This is a creation in Article, where the information may have evolved or changed.
These two days with Go wrote the first project, still in the demo phase, follow-up will continue to record some of the pit points about go development.
The project, called Bigpipe, is designed to solve asynchronous HTTP calls between services, which is very simple to implement with go, and is also good for concurrency.
I made a simple sharing PPT for the project to download.
Project Address: Https://github.com/owenliang/bigpipe, editor must use Gogland, error hints too strong, it is difficult to write the wrong code!
Now there are a few notes:
- Configuration file I use JSON, because go is strongly typed, so parsing json is very painful, but open source Library I do not trust, so use the standard library JSON slowly.
- A go file in a directory belongs to a package, the package is the name of the directory, the package calls each other does not need import.
- The pipe is referenced and does not require pointers.
- When you format a string, the string* and string are different, and the former prints the pointer, which is the value.
- Log library I wrote it myself, with channel transmission to ensure concurrency security, single goroutine sequential write files.
- The context library is a relatively unpopular but must be used for something, you can take a special look.
- The HTTP library is very powerful, both for the server and the client, both asynchronous and concurrent.
- Go comes with Go get package management is too difficult to use, does not automatically download dependencies, there is no version of the concept, you must use third-party package management tools.
- Goroot points to the Go installation directory, Gopath points to the project directory (it looks for the code in the SRC directory), both of which are used to search for code in the import.

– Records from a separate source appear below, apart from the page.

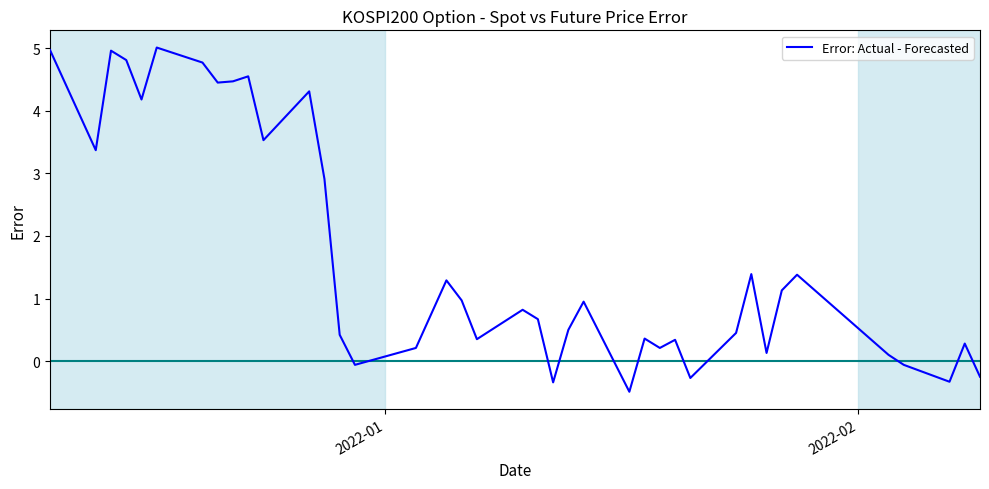

What is the greatest value displayed?

5.0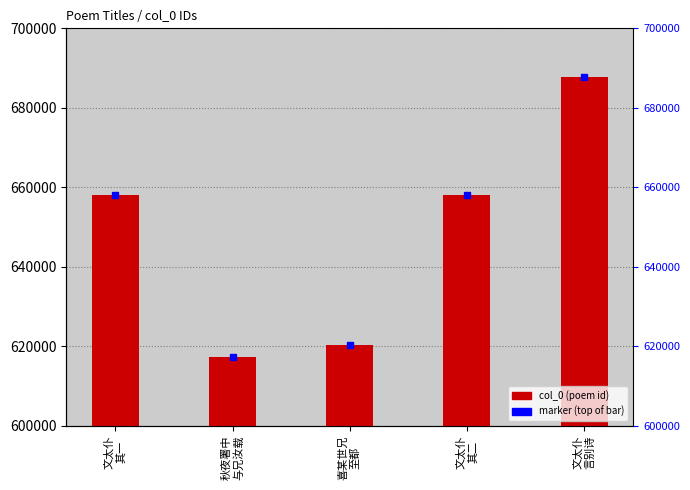

What is the difference between the values at 文太仆
其二 and 秋夜署中
与兄汝载?

40870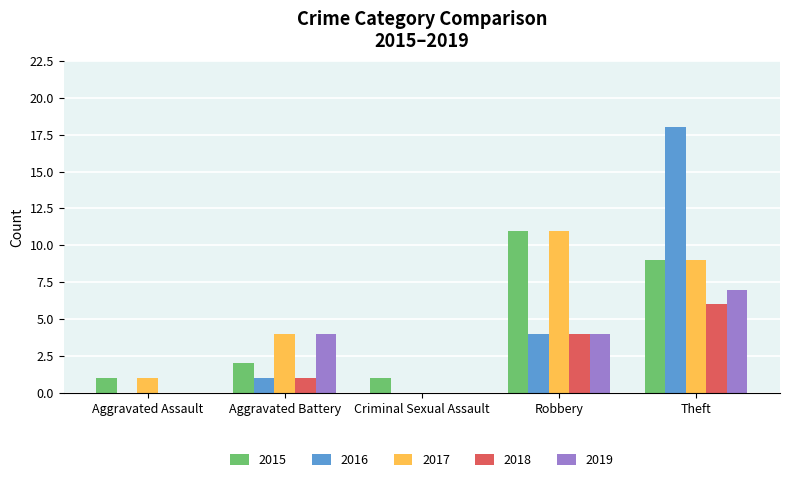

Is the value of 2015 at Theft greater than the value of 2019 at Criminal Sexual Assault?

Yes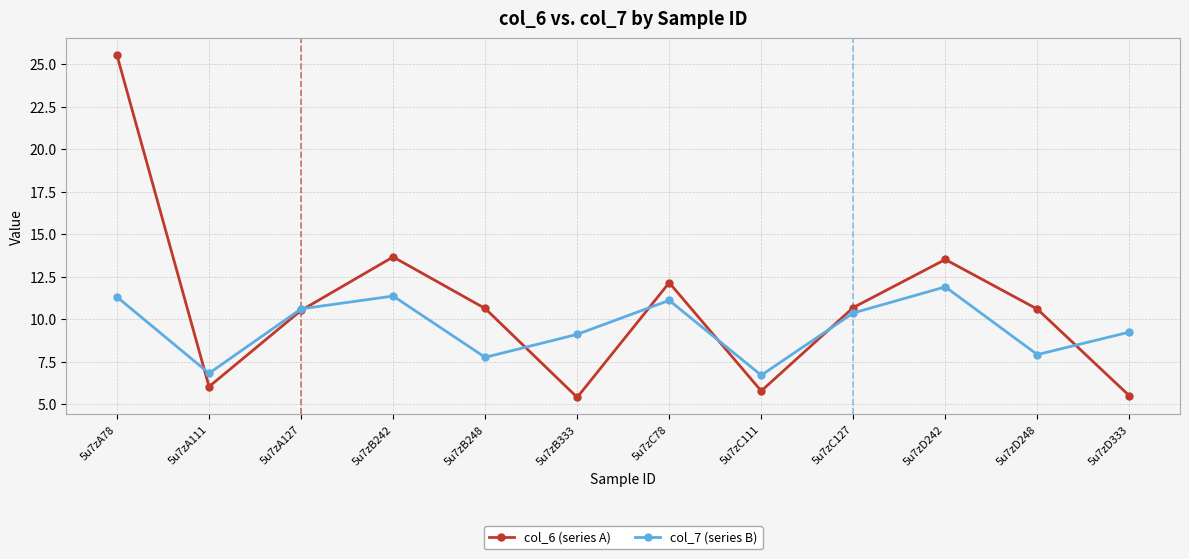

What is the label of the 3rd point from the right?

5u7zD242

- Where to put the program's entrance, but be sure to define it as the package main.
- Analysis Go program performance can be used pprof, it can directly draw the call graph and view in the browser.
- The Go program needs to specify the number of threads according to the runtime package after booting, otherwise all CPU cores may not be used.
- Using interface abstract interfaces to rely on abstractions rather than relying on implementations is consistent with the abstraction of C/c++/java, but the form is too special to be used.
Follow-up will continue to improve the project, casually record some go experience.